_Task prompt_
Write out the data that follows. Keep every character unchanged.

Collected data
▽

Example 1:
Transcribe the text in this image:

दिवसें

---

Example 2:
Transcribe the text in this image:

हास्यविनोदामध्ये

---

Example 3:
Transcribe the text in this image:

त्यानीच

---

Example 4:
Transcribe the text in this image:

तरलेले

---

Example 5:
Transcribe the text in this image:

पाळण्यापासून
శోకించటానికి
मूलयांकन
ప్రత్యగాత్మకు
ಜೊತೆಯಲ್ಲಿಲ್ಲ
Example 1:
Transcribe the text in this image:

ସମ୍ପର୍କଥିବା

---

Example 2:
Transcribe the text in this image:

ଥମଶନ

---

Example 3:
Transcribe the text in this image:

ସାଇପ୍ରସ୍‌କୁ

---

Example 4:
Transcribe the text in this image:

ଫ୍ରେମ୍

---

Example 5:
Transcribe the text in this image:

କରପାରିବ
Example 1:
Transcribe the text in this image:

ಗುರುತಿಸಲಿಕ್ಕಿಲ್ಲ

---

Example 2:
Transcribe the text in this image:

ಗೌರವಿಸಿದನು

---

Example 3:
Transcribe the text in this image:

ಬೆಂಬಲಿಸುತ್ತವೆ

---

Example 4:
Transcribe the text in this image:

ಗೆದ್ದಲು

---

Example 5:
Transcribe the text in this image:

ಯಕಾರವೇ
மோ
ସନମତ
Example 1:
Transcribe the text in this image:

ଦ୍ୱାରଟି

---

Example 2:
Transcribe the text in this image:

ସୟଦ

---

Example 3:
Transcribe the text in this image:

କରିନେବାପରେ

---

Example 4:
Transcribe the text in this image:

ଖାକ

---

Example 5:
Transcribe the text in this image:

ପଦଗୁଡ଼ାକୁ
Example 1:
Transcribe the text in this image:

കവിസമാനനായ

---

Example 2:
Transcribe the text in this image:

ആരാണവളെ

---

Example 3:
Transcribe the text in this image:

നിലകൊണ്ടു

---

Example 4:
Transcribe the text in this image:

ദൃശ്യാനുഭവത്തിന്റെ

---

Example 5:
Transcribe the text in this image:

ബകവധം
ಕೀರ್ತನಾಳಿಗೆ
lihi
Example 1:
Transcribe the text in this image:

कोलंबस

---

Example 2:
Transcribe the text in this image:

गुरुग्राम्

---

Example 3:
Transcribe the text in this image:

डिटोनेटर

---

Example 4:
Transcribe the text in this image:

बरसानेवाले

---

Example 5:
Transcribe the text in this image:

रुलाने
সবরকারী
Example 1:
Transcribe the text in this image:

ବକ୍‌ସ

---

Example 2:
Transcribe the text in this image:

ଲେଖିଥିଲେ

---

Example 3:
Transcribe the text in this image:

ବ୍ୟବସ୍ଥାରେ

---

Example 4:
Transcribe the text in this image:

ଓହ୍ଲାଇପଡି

△

_Response to this task_
Example 1:
Transcribe the text in this image:

दिवसें

---

Example 2:
Transcribe the text in this image:

हास्यविनोदामध्ये

---

Example 3:
Transcribe the text in this image:

त्यानीच

---

Example 4:
Transcribe the text in this image:

तरलेले

---

Example 5:
Transcribe the text in this image:

पाळण्यापासून
శోకించటానికి
मूलयांकन
ప్రత్యగాత్మకు
ಜೊತೆಯಲ್ಲಿಲ್ಲ
Example 1:
Transcribe the text in this image:

ସମ୍ପର୍କଥିବା

---

Example 2:
Transcribe the text in this image:

ଥମଶନ

---

Example 3:
Transcribe the text in this image:

ସାଇପ୍ରସ୍‌କୁ

---

Example 4:
Transcribe the text in this image:

ଫ୍ରେମ୍

---

Example 5:
Transcribe the text in this image:

କରପାରିବ
Example 1:
Transcribe the text in this image:

ಗುರುತಿಸಲಿಕ್ಕಿಲ್ಲ

---

Example 2:
Transcribe the text in this image:

ಗೌರವಿಸಿದನು

---

Example 3:
Transcribe the text in this image:

ಬೆಂಬಲಿಸುತ್ತವೆ

---

Example 4:
Transcribe the text in this image:

ಗೆದ್ದಲು

---

Example 5:
Transcribe the text in this image:

ಯಕಾರವೇ
மோ
ସନମତ
Example 1:
Transcribe the text in this image:

ଦ୍ୱାରଟି

---

Example 2:
Transcribe the text in this image:

ସୟଦ

---

Example 3:
Transcribe the text in this image:

କରିନେବାପରେ

---

Example 4:
Transcribe the text in this image:

ଖାକ

---

Example 5:
Transcribe the text in this image:

ପଦଗୁଡ଼ାକୁ
Example 1:
Transcribe the text in this image:

കവിസമാനനായ

---

Example 2:
Transcribe the text in this image:

ആരാണവളെ

---

Example 3:
Transcribe the text in this image:

നിലകൊണ്ടു

---

Example 4:
Transcribe the text in this image:

ദൃശ്യാനുഭവത്തിന്റെ

---

Example 5:
Transcribe the text in this image:

ബകവധം
ಕೀರ್ತನಾಳಿಗೆ
lihi
Example 1:
Transcribe the text in this image:

कोलंबस

---

Example 2:
Transcribe the text in this image:

गुरुग्राम्

---

Example 3:
Transcribe the text in this image:

डिटोनेटर

---

Example 4:
Transcribe the text in this image:

बरसानेवाले

---

Example 5:
Transcribe the text in this image:

रुलाने
সবরকারী
Example 1:
Transcribe the text in this image:

ବକ୍‌ସ

---

Example 2:
Transcribe the text in this image:

ଲେଖିଥିଲେ

---

Example 3:
Transcribe the text in this image:

ବ୍ୟବସ୍ଥାରେ

---

Example 4:
Transcribe the text in this image:

ଓହ୍ଲାଇପଡି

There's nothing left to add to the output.